We consider unsourced random access (uRA) in a cell-free (CF) user-centric wireless network, where a large number of potential users compete for a random access slot, while only a finite subset is active. The random access users transmit codewords of length L symbols from a shared codebook, which are received by B geographically distributed radio units (RUs) equipped with M antennas each. Our goal is to devise and analyze a centralized decoder to detect the transmitted messages (without prior knowledge of the active users) and estimate the corresponding channel state information. A specific challenge lies in the fact that, due to the geographically distributed nature of the CF network, there is no fixed correspondence between codewords and large-scale fading coefficients (LSFCs).
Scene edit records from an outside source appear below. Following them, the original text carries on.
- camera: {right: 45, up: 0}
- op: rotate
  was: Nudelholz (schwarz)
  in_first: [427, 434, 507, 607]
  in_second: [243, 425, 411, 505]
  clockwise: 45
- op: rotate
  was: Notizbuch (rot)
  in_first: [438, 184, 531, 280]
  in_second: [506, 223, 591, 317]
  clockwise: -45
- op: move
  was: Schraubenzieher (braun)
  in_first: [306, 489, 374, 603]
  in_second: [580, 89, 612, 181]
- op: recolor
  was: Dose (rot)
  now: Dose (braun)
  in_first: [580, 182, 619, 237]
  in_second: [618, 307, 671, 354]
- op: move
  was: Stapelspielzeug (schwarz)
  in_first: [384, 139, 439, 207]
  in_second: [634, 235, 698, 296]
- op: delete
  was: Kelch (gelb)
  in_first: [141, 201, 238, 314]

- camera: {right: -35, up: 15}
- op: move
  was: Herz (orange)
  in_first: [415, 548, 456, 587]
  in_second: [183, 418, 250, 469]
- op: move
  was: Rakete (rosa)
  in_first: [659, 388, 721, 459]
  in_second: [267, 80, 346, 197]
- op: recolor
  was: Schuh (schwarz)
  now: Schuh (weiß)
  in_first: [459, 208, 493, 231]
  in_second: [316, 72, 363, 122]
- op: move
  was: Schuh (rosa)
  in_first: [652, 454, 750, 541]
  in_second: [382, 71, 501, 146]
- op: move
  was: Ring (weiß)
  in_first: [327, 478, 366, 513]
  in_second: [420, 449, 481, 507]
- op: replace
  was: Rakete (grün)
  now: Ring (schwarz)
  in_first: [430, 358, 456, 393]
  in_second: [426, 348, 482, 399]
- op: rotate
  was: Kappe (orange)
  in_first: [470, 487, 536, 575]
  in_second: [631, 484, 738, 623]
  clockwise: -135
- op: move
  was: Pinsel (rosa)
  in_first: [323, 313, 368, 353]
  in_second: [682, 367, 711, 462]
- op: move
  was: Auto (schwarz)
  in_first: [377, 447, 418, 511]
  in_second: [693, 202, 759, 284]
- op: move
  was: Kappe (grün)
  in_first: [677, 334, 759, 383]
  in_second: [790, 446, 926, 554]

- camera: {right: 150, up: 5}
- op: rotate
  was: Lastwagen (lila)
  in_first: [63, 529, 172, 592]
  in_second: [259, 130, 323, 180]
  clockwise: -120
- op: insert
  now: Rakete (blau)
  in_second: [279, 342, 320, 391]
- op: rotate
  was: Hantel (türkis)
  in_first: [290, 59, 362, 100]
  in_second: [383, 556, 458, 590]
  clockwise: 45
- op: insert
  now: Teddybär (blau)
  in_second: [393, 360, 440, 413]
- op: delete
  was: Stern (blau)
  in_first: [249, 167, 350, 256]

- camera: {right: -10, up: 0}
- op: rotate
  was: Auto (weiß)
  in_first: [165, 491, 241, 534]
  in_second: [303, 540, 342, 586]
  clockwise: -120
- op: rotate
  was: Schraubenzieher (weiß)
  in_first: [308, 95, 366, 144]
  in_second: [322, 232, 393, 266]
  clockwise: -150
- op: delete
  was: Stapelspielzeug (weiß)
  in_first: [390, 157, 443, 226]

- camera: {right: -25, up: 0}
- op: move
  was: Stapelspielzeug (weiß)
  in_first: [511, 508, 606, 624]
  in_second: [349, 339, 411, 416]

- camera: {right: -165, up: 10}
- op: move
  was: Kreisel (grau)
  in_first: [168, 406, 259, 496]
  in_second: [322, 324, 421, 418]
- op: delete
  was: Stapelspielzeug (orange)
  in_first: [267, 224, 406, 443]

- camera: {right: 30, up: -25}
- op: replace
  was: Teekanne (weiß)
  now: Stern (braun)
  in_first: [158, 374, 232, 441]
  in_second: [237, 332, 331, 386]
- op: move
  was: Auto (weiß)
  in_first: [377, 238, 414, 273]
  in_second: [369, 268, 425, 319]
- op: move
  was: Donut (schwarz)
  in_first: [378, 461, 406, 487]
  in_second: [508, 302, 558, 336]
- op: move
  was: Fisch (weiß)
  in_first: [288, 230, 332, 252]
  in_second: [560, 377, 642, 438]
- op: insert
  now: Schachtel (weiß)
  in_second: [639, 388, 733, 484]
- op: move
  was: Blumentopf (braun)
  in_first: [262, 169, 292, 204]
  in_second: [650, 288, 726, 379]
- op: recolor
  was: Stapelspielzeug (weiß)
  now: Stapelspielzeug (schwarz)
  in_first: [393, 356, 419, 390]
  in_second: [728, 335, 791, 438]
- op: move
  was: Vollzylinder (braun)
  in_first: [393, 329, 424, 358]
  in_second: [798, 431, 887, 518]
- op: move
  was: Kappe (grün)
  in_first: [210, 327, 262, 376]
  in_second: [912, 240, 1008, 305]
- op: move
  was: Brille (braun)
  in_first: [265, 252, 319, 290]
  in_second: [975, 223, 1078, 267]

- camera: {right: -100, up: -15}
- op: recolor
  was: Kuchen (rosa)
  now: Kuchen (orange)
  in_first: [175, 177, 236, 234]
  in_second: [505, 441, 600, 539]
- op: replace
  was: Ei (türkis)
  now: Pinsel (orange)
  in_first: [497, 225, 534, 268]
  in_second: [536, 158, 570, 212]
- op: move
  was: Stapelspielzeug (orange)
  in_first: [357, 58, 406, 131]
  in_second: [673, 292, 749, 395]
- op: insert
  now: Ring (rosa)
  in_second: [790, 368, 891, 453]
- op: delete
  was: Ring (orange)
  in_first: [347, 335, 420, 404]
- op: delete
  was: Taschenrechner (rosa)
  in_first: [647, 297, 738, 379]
This makes current activity detection approaches which make use of this fixed LSFC-codeword association not directly applicable. To overcome this problem, we propose a scheme where the access codebook is partitioned in location-based subcodes, such that users in a particular location make use of the corresponding subcode. The joint message detection and channel estimation is obtained via a novel Approximated Message Passing (AMP) algorithm for a linear superposition of matrix-valued sources corrupted by noise. The statistical asymmetry in the fading profile and message activity leads to different statistics for the matrix sources, which distinguishes the AMP formulation from previous cases. In the regime where the codebook size scales linearly with L, while B and M are fixed, we present a rigorous high-dimensional (but finite-sample) analysis of the proposed AMP algorithm. Exploiting this, we then present a precise (and rigorous) large-system analysis of the message missed-detection and false-alarm rates, as well as the channel estimation mean-square error.